Information given
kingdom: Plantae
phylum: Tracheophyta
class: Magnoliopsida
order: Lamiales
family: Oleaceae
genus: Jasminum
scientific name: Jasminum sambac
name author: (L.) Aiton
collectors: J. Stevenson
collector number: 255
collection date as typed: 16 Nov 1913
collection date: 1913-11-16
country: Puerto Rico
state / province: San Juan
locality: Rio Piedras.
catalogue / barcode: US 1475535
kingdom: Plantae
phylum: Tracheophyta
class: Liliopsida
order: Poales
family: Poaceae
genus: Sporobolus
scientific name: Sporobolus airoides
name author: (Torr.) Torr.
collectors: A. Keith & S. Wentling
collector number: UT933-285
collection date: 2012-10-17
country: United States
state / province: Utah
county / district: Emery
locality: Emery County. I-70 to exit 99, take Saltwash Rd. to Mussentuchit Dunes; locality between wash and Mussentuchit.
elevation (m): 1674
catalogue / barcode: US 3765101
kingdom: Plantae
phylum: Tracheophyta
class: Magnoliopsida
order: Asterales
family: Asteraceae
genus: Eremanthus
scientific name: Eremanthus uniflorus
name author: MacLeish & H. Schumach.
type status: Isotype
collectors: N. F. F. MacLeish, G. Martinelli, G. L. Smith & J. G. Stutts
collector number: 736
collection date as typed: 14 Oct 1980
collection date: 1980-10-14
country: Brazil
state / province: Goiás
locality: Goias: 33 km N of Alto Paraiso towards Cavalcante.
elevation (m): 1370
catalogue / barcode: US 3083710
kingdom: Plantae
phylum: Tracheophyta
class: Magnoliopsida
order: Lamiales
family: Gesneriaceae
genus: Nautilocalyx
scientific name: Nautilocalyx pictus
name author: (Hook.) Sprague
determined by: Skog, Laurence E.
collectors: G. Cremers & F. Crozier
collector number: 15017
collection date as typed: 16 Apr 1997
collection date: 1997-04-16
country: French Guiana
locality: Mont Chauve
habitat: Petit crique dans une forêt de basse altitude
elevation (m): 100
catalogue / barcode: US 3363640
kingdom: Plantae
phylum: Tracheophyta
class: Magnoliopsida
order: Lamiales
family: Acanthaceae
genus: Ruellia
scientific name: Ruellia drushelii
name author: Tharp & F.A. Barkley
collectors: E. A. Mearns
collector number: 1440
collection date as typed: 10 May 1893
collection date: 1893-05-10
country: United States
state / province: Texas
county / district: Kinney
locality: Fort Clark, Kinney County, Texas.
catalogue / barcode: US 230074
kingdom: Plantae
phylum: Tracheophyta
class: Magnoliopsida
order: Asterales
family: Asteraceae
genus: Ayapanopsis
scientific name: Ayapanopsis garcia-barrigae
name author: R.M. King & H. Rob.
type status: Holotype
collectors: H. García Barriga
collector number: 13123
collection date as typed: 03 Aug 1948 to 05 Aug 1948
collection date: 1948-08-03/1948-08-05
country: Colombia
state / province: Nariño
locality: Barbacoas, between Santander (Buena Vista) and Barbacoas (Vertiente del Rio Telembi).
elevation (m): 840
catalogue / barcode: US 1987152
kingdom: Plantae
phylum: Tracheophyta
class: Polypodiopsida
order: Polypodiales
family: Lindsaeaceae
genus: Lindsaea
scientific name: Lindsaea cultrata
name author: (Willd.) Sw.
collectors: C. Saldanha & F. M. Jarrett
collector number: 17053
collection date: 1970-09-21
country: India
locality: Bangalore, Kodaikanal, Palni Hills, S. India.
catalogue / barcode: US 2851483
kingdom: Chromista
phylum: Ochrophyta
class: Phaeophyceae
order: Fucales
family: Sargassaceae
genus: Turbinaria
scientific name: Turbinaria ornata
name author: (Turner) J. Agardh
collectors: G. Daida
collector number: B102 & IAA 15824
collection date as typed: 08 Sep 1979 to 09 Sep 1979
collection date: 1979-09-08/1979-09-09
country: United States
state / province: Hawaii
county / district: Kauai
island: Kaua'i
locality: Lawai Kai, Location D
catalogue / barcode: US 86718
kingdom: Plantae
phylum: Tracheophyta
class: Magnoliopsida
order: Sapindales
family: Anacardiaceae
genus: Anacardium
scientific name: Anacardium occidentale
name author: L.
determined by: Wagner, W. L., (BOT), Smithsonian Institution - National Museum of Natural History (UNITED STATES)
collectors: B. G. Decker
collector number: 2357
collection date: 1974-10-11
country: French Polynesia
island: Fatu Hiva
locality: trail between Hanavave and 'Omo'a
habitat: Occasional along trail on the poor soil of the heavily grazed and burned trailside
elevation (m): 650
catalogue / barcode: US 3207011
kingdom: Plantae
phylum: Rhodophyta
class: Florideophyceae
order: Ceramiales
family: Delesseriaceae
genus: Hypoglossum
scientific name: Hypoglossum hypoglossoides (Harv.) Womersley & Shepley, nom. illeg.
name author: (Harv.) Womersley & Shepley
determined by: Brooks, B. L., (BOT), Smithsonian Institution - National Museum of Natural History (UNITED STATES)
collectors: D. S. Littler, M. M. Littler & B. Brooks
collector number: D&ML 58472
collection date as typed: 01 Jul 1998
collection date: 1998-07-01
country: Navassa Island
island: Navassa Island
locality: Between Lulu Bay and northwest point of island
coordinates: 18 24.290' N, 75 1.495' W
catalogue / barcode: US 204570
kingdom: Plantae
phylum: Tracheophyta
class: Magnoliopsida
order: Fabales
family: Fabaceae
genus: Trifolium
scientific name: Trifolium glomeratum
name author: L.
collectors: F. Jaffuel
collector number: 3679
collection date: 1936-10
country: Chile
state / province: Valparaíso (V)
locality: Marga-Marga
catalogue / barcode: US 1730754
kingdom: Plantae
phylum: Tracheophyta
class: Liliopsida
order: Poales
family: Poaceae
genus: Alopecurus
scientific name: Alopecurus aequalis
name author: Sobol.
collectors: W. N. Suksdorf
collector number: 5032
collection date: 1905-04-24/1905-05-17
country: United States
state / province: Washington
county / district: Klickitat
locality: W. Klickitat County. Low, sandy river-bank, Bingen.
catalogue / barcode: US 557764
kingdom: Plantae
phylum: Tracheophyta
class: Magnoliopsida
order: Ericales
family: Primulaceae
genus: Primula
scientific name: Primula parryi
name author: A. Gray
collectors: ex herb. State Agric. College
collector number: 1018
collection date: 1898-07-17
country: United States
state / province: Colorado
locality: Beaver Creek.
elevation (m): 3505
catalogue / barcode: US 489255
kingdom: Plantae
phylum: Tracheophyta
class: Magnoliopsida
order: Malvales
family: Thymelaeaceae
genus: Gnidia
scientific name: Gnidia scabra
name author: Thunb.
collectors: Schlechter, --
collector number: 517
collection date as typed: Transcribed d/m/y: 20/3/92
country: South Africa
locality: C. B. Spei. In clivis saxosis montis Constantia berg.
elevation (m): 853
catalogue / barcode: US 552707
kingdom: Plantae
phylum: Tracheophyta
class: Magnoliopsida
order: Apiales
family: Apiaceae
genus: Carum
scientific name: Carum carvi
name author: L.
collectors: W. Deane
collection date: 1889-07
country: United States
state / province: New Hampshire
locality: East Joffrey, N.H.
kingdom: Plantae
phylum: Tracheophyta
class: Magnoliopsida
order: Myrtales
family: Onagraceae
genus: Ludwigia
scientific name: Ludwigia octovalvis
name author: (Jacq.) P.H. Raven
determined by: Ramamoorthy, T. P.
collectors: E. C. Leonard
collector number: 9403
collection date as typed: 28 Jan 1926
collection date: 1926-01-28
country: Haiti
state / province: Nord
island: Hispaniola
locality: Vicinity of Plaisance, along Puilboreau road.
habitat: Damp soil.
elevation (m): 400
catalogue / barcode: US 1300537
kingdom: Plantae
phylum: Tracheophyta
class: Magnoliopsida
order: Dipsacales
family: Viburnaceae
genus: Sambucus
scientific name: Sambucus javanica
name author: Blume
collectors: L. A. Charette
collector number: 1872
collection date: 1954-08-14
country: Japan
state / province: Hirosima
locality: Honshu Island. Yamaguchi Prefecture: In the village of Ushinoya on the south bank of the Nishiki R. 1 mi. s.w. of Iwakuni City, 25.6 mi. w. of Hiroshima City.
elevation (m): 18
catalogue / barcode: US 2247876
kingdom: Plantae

Stated task
Copy out word for word the stretch from the line containing "state / province: Hirosima" through the end of the records, with both of those included.

Task output
state / province: Hirosima
locality: Honshu Island. Yamaguchi Prefecture: In the village of Ushinoya on the south bank of the Nishiki R. 1 mi. s.w. of Iwakuni City, 25.6 mi. w. of Hiroshima City.
elevation (m): 18
catalogue / barcode: US 2247876
kingdom: Plantae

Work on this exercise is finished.